Once the laser was done, some drops were applied, and a non-corrective contact lens was put into place as a "band-aid" to protect my eye as the first layer of tissue grew back.

The same process was repeated for my left eye. Once done, the surgeon talked to me about what to do. He reiterated the need to do the various types of eye drops, and wrote a prescription for pain killers. I recall my right eye being able to see superbly at this point. My left eye was actually quite blurry immediately following the surgery. This was completely normal according to the surgeon. He also suggested I use polarized sunglasses to help with light sensitivity.

Coming Home

My wife and I stopped at a cookie shop next to Standard Optical where I had my procedure done. I realized that I just plain didn't feel like eating, and I couldn't see the products very well anyway. The person at the counter, when asked, said that I was like the third dazed post-op customer that came in that day. I probably only wanted to come in out of the silliness that had come over me due to the Valium. I didn't get anything.
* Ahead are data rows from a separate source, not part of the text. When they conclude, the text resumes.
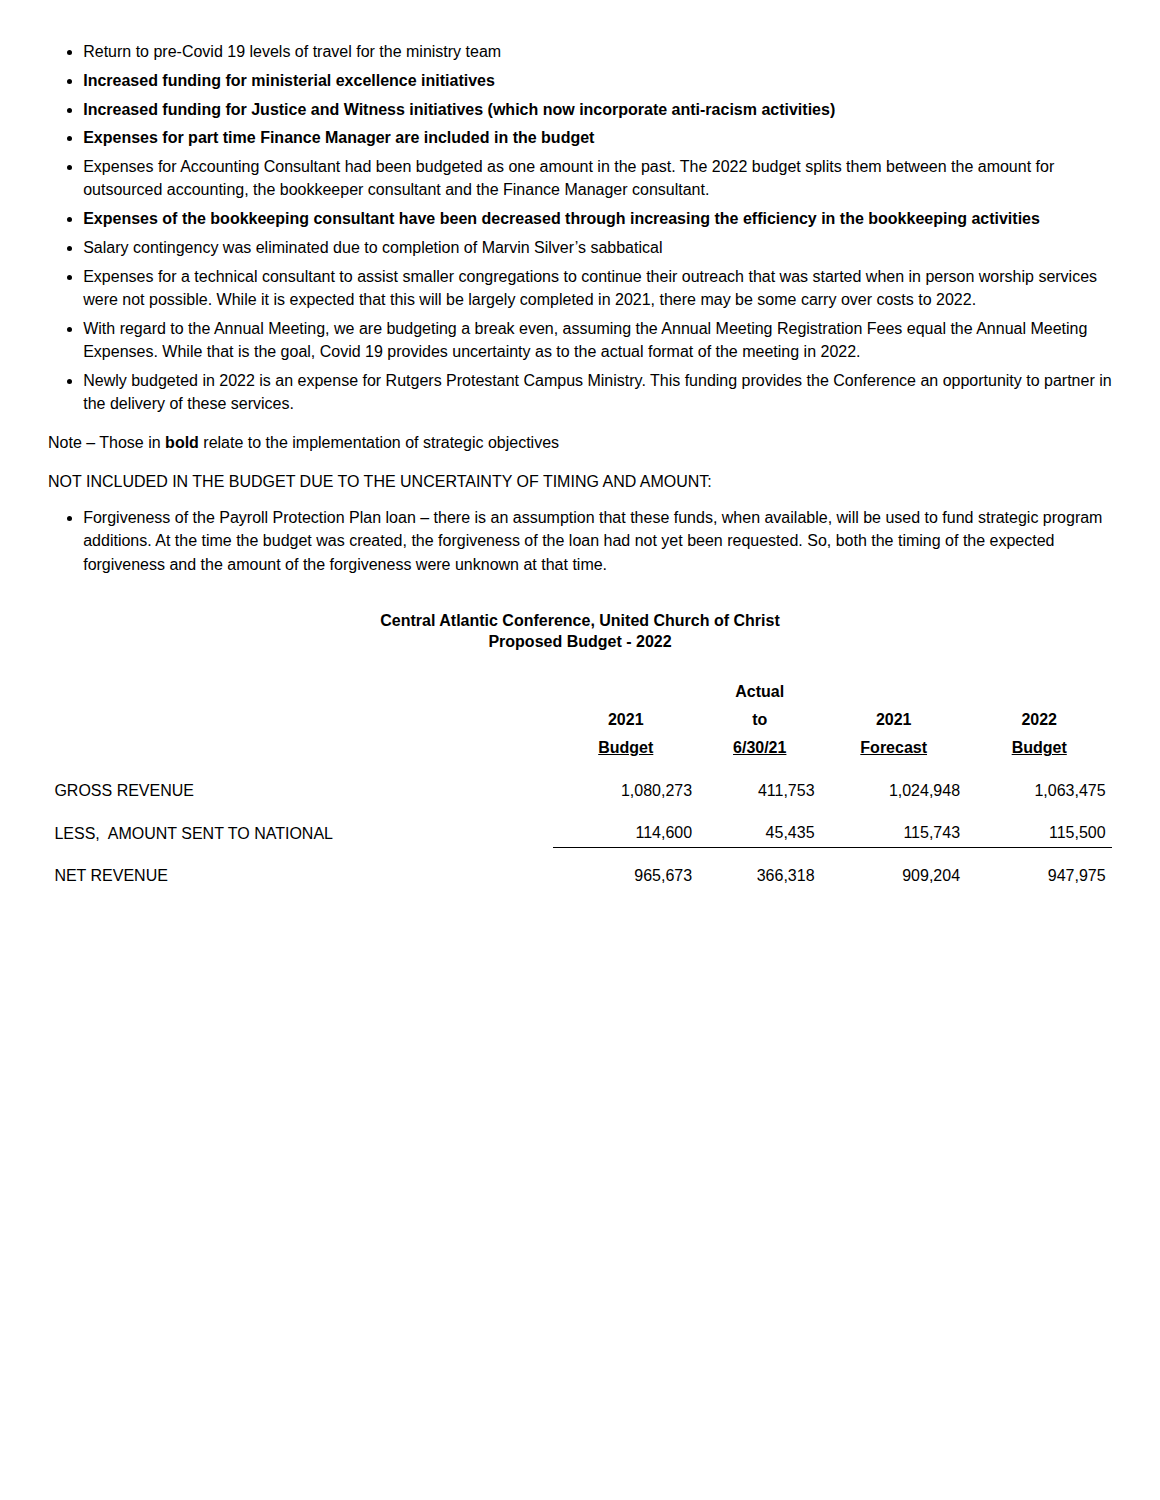Return to pre-Covid 19 levels of travel for the ministry team
Increased funding for ministerial excellence initiatives
Increased funding for Justice and Witness initiatives (which now incorporate anti-racism activities)
Expenses for part time Finance Manager are included in the budget
Expenses for Accounting Consultant had been budgeted as one amount in the past. The 2022 budget splits them between the amount for outsourced accounting, the bookkeeper consultant and the Finance Manager consultant.
Expenses of the bookkeeping consultant have been decreased through increasing the efficiency in the bookkeeping activities
Salary contingency was eliminated due to completion of Marvin Silver’s sabbatical
Expenses for a technical consultant to assist smaller congregations to continue their outreach that was started when in person worship services were not possible. While it is expected that this will be largely completed in 2021, there may be some carry over costs to 2022.
With regard to the Annual Meeting, we are budgeting a break even, assuming the Annual Meeting Registration Fees equal the Annual Meeting Expenses. While that is the goal, Covid 19 provides uncertainty as to the actual format of the meeting in 2022.
Newly budgeted in 2022 is an expense for Rutgers Protestant Campus Ministry. This funding provides the Conference an opportunity to partner in the delivery of these services.
Note – Those in bold relate to the implementation of strategic objectives
NOT INCLUDED IN THE BUDGET DUE TO THE UNCERTAINTY OF TIMING AND AMOUNT:
Forgiveness of the Payroll Protection Plan loan – there is an assumption that these funds, when available, will be used to fund strategic program additions. At the time the budget was created, the forgiveness of the loan had not yet been requested. So, both the timing of the expected forgiveness and the amount of the forgiveness were unknown at that time.
Central Atlantic Conference, United Church of Christ Proposed Budget - 2022
| | | Actual | | |
| --- | --- | --- | --- | --- |
| | 2021 | to | 2021 | 2022 |
| | Budget | 6/30/21 | Forecast | Budget |
| GROSS REVENUE | 1,080,273 | 411,753 | 1,024,948 | 1,063,475 |
| LESS, AMOUNT SENT TO NATIONAL | 114,600 | 45,435 | 115,743 | 115,500 |
| NET REVENUE | 965,673 | 366,318 | 909,204 | 947,975 |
It was dark outside, and the street lights, and headlights of other cars weren't very pleasant to start out with. When we were about half way home, they were so bright it was unbearable. I had the hood of my hoodie almost completely covering my face at this point. We stopped by the pharmacy on the way home, got the drops and the pain killers. I really felt like I needed them. As soon as we were home, I put the drops in and felt much better.

Having it all Sink in

Adapting to crazy vision for the next few months was quite the ordeal. I was able to adapt through a variety of means, and get through it quite well. The recovery period length associated with PRK is a show stopper for many people. I felt confident that I would be able to get through that tough spot, partially since I had done quite a bit of research about it beforehand. All of the Standard Optical people said that it's not uncommon for PRK patients to have second thoughts after the fact such as: "What have I done?!" and "I've ruined my eyes for good!"

Friday was fine. I ended up wearing my polarized sunglasses all day. I thought that I would have only needed them for outside, but I used them inside, at my desk. My light sensitivity was quite significant at that time, but was nothing compared to what was to come.